Refine Detection of Text Files

During text detection, File Content Extraction analyzes the start and end of the document. It compares the usage of printable ASCII characters to other types of character to detect if the document is a plain text file.

Depending on the type of documents you are working with, the default settings might not provide the desired level of accuracy. You can use configuration flags to change the amount of data to read at the end of a file, the percentage of non-ASCII characters permitted in a text file, and whether to use or ignore the file extension to determine the document format.

Change the Amount of File Data to Read

During format detection, File Content Extraction reads characters from the beginning and end of a file. Large text files might contain many irrelevant characters at the end of a file, so File Content Extraction might not accurately detect the file format. You can set a configuration flag to increase the amount of data to read from the end of a file during detection.

To change the amount of data to read during detection

  • In the formats_e.ini file, set the following flag in the detection_flags section:

    [detection_flags]
    non_ascii_chars_end_block_size=kB

    where kB is the number of kilobytes to read from the end of the file, from 0 to 10.

    NOTE: This flag is ignored when the value exceeds the input file size.

Change the Percentage of Allowed Non-ASCII Characters

File Content Extraction detects a document as a text file only if it contains a small number of control characters.
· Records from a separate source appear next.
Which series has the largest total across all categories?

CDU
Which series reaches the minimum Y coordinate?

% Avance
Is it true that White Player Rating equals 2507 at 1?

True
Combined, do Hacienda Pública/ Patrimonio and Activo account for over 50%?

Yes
If you expect your files to contain higher levels of control characters, changing the default percentage might increase detection accuracy.

File Content Extraction uses this setting only if the analyzed data contains a high enough proportion of printable ASCII characters. For example, a document that was mostly control characters is not detected as a text file even if you set this percentage to 100.
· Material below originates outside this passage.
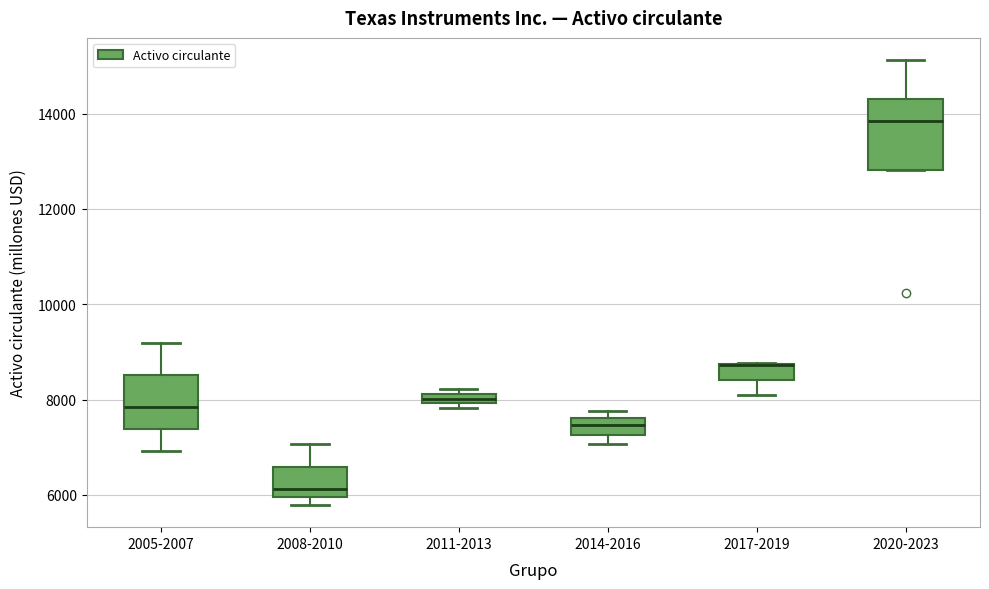

Comparing the boxes themselves (not the whiskers), which one is the tallest?

2020-2023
To change the percentage of non-ASCII characters allowed in text files

  • In the formats_e.ini file, set the following flag in the detection_flags section:

    [detection_flags]
    non_ascii_chars_in_text=N

    where N is the percentage of non-ASCII characters to allow in text files. Files that contain a lower percentage of non-ASCII characters than N are detected as text files. The default value is 10.
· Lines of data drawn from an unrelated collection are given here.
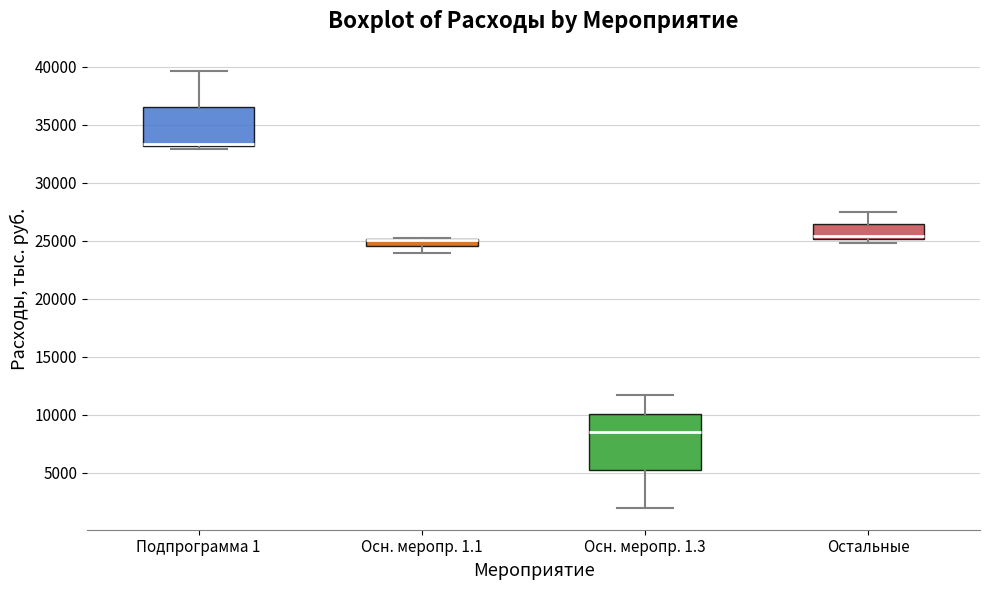

Where does the upper whisker of the box for Подпрограмма 1 end on the y-axis? The values are not printed on the chart, so give them approximately, as read against the axis.

39500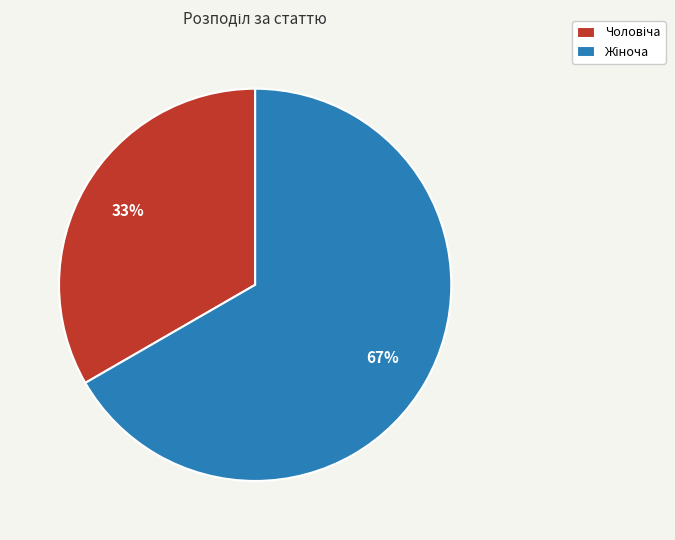

To the nearest percent, what is the average slice percentage?

50%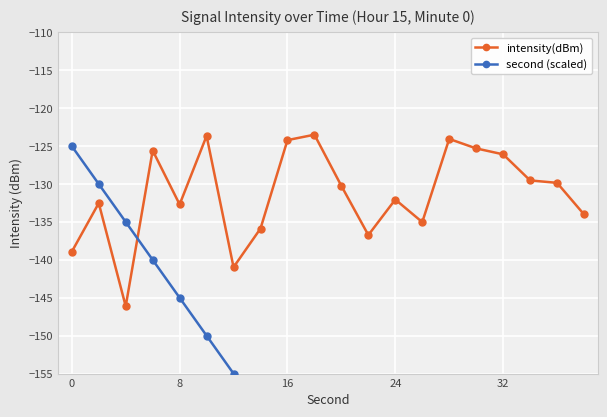

Is it true that intensity(dBm) equals -132.0 at 24?

True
Allow Consecutive NULL Bytes in a Text File

By default, if a document contains consecutive NULL bytes, it is not detected as text. Depending on the type of files that you are working with, changing the default might increase detection accuracy.

To allow consecutive NULL bytes of ASCII characters in text files

  • In the formats_e.ini file, set the following flag in the detection_flags section:

    [detection_flags]
    ascii_allow_null_bytes=1

    The default value is 0 (do not allow consecutive NULL bytes).